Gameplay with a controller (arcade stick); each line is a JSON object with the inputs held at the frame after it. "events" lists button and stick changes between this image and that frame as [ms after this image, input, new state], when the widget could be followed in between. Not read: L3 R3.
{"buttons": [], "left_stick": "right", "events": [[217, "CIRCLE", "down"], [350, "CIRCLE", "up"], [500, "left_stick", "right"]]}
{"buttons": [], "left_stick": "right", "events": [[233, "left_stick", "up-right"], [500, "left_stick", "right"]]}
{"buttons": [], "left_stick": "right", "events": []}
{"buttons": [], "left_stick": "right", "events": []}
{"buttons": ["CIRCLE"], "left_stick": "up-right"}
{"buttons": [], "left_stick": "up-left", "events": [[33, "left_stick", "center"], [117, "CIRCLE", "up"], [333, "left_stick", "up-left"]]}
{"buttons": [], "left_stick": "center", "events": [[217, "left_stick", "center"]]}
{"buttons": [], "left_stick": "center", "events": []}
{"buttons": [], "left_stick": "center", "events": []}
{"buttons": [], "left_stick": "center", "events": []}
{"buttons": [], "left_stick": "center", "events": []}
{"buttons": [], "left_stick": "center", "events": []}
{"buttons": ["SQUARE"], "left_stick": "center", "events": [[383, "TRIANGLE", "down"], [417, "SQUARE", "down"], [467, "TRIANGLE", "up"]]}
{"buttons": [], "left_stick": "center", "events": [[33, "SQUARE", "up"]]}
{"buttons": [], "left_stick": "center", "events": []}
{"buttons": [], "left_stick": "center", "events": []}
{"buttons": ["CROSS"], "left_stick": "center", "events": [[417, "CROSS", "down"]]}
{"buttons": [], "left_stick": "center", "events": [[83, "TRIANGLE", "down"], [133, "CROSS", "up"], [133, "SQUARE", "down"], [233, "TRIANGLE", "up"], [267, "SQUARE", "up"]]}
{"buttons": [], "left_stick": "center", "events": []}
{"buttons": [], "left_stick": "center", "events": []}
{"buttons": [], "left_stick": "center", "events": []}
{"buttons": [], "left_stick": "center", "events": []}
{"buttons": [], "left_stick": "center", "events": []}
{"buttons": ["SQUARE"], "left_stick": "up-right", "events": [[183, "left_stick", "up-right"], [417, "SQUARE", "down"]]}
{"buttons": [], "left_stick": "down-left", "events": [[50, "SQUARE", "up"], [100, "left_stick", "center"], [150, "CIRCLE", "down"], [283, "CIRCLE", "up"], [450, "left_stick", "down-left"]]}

-------

The data must be transcribed in full. Every word stays the same.

Your response:
Gameplay with a controller (arcade stick); each line is a JSON object with the inputs held at the frame after it. "events" lists button and stick changes between this image and that frame as [ms after this image, input, new state], when the widget could be followed in between. Not read: L3 R3.
{"buttons": [], "left_stick": "right", "events": [[217, "CIRCLE", "down"], [350, "CIRCLE", "up"], [500, "left_stick", "right"]]}
{"buttons": [], "left_stick": "right", "events": [[233, "left_stick", "up-right"], [500, "left_stick", "right"]]}
{"buttons": [], "left_stick": "right", "events": []}
{"buttons": [], "left_stick": "right", "events": []}
{"buttons": ["CIRCLE"], "left_stick": "up-right"}
{"buttons": [], "left_stick": "up-left", "events": [[33, "left_stick", "center"], [117, "CIRCLE", "up"], [333, "left_stick", "up-left"]]}
{"buttons": [], "left_stick": "center", "events": [[217, "left_stick", "center"]]}
{"buttons": [], "left_stick": "center", "events": []}
{"buttons": [], "left_stick": "center", "events": []}
{"buttons": [], "left_stick": "center", "events": []}
{"buttons": [], "left_stick": "center", "events": []}
{"buttons": [], "left_stick": "center", "events": []}
{"buttons": ["SQUARE"], "left_stick": "center", "events": [[383, "TRIANGLE", "down"], [417, "SQUARE", "down"], [467, "TRIANGLE", "up"]]}
{"buttons": [], "left_stick": "center", "events": [[33, "SQUARE", "up"]]}
{"buttons": [], "left_stick": "center", "events": []}
{"buttons": [], "left_stick": "center", "events": []}
{"buttons": ["CROSS"], "left_stick": "center", "events": [[417, "CROSS", "down"]]}
{"buttons": [], "left_stick": "center", "events": [[83, "TRIANGLE", "down"], [133, "CROSS", "up"], [133, "SQUARE", "down"], [233, "TRIANGLE", "up"], [267, "SQUARE", "up"]]}
{"buttons": [], "left_stick": "center", "events": []}
{"buttons": [], "left_stick": "center", "events": []}
{"buttons": [], "left_stick": "center", "events": []}
{"buttons": [], "left_stick": "center", "events": []}
{"buttons": [], "left_stick": "center", "events": []}
{"buttons": ["SQUARE"], "left_stick": "up-right", "events": [[183, "left_stick", "up-right"], [417, "SQUARE", "down"]]}
{"buttons": [], "left_stick": "down-left", "events": [[50, "SQUARE", "up"], [100, "left_stick", "center"], [150, "CIRCLE", "down"], [283, "CIRCLE", "up"], [450, "left_stick", "down-left"]]}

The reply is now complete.